Wu Harry Yi-Jui
Med Hist. 2016 Jan;60(1):87-104. doi: 10.1017/mdh.2015.70.
This study focuses on 'manufactured mentally ill' (bei jingshenbing, [symbol in text]) individuals in post-socialist China. In Chinese society, bei jingshenbing is a neologistic catchphrase that refers to someone who has been misidentified as exhibiting symptoms of mental illness and has been admitted to a mental hospital. Specifically, it refers to those individuals who were subjected to unnecessary psychiatric treatment during the first decade of the twenty-first century.

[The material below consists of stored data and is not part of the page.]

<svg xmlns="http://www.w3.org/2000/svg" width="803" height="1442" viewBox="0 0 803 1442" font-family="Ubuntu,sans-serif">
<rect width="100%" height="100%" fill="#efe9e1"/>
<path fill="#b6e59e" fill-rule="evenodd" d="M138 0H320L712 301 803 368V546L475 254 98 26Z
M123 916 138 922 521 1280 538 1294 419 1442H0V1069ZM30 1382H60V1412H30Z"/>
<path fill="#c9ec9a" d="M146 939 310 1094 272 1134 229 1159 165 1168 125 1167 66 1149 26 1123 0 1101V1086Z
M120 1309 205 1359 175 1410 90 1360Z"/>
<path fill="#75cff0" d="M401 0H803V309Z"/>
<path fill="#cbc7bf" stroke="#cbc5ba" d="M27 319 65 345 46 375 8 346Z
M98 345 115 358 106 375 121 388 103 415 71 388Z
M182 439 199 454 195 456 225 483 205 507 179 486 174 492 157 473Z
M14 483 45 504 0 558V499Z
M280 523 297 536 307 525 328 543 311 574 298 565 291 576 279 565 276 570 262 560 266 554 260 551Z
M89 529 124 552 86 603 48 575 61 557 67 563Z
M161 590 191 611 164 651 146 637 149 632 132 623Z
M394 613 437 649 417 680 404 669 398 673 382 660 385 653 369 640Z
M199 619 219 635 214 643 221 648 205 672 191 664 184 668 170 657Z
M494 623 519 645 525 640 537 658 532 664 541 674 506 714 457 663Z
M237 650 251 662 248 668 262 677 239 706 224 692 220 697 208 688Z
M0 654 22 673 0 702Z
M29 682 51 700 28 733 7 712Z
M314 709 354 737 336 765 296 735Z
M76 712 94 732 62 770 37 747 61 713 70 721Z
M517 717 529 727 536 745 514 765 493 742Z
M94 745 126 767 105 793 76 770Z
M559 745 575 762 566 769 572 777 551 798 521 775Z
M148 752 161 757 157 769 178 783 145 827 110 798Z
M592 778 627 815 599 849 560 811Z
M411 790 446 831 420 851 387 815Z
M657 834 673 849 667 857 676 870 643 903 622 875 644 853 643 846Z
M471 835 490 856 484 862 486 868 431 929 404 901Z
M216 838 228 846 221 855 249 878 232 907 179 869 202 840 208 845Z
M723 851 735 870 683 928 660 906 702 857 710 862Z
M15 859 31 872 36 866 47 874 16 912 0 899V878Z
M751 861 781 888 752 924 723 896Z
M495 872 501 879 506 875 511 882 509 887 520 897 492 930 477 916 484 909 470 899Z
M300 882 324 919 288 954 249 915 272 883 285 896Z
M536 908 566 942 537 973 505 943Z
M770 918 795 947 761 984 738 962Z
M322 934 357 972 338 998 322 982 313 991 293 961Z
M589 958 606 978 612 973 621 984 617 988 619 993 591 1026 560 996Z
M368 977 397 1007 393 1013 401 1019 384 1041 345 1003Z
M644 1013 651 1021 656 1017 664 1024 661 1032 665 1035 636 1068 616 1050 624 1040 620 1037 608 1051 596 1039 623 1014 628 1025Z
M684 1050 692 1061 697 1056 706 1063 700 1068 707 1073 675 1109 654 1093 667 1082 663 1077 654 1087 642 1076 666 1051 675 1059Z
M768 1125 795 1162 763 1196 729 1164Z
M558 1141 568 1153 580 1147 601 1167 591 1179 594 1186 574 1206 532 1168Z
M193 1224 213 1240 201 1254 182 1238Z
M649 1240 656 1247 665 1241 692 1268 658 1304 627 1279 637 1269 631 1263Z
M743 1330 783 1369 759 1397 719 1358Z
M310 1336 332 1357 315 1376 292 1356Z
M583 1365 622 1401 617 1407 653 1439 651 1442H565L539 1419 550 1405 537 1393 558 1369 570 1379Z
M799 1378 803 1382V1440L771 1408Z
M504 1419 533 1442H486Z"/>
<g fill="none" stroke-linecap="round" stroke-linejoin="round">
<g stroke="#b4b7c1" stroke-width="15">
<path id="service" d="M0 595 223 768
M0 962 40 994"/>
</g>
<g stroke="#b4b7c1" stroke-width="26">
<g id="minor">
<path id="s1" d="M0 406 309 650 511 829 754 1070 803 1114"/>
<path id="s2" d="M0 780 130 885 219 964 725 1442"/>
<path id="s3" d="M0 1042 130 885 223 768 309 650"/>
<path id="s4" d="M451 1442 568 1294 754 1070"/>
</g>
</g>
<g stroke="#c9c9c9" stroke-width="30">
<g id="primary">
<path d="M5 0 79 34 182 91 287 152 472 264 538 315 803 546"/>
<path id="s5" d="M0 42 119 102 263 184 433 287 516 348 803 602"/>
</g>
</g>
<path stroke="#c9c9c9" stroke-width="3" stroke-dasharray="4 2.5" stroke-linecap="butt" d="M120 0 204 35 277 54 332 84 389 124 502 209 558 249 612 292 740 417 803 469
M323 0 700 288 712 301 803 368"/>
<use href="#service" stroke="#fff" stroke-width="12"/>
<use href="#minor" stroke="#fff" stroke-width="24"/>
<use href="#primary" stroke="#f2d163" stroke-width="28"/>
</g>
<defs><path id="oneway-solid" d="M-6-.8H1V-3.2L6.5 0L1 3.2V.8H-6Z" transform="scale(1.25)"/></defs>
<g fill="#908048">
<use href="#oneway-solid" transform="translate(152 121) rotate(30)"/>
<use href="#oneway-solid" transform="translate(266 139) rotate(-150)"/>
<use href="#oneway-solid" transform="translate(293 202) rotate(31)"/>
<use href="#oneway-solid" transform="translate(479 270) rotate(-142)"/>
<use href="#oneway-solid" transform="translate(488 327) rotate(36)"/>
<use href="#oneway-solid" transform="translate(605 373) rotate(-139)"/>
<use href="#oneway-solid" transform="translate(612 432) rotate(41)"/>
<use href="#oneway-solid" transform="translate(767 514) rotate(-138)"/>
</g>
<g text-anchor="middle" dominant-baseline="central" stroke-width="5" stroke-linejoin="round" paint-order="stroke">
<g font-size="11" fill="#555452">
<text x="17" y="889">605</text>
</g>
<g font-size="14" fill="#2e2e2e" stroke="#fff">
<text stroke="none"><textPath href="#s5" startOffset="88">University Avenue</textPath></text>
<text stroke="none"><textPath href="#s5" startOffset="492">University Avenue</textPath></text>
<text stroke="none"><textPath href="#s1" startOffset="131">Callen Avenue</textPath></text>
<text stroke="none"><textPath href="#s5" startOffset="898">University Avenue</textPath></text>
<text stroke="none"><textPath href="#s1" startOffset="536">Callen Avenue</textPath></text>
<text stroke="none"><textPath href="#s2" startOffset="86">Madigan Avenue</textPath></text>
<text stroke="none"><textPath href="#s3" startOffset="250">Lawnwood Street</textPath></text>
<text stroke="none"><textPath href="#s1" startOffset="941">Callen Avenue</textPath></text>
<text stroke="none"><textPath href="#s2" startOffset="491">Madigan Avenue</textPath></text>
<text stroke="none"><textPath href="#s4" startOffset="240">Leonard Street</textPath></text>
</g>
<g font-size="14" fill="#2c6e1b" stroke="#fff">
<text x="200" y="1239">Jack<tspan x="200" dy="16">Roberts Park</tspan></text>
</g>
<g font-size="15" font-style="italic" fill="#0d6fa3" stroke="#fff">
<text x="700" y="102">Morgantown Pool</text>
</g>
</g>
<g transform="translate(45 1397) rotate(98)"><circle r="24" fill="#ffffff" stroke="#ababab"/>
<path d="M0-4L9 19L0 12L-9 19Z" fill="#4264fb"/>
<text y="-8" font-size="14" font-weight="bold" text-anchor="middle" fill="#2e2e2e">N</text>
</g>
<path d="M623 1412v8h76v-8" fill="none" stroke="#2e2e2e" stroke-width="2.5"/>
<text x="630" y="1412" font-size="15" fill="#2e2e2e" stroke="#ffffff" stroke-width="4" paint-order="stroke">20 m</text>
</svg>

Based on archival analysis and ethnographic fieldwork, this study addresses the ways in which the voices of bei jingshenbing victims and those who support them reveal China's experiences with psychiatric modernity. It also discusses the active role of these individuals in knowledge production, medical policymaking, and the implications for reforming the psychiatric and mental health systems in post-socialist China.
本研究聚焦于后社会主义时期中国的“被精神病”个体。在中国社会,“被精神病”是一个新造的流行语,指的是那些被错误认定有精神疾病症状并被送进精神病院的人。具体而言,它指的是在21世纪头十年遭受不必要精神科治疗的那些个体。基于档案分析和民族志田野调查,本研究探讨了“被精神病”受害者及其支持者的声音揭示中国精神科现代性经历的方式。它还讨论了这些个体在知识生产、医疗政策制定中的积极作用,以及对后社会主义中国精神科和心理健康系统改革的影响。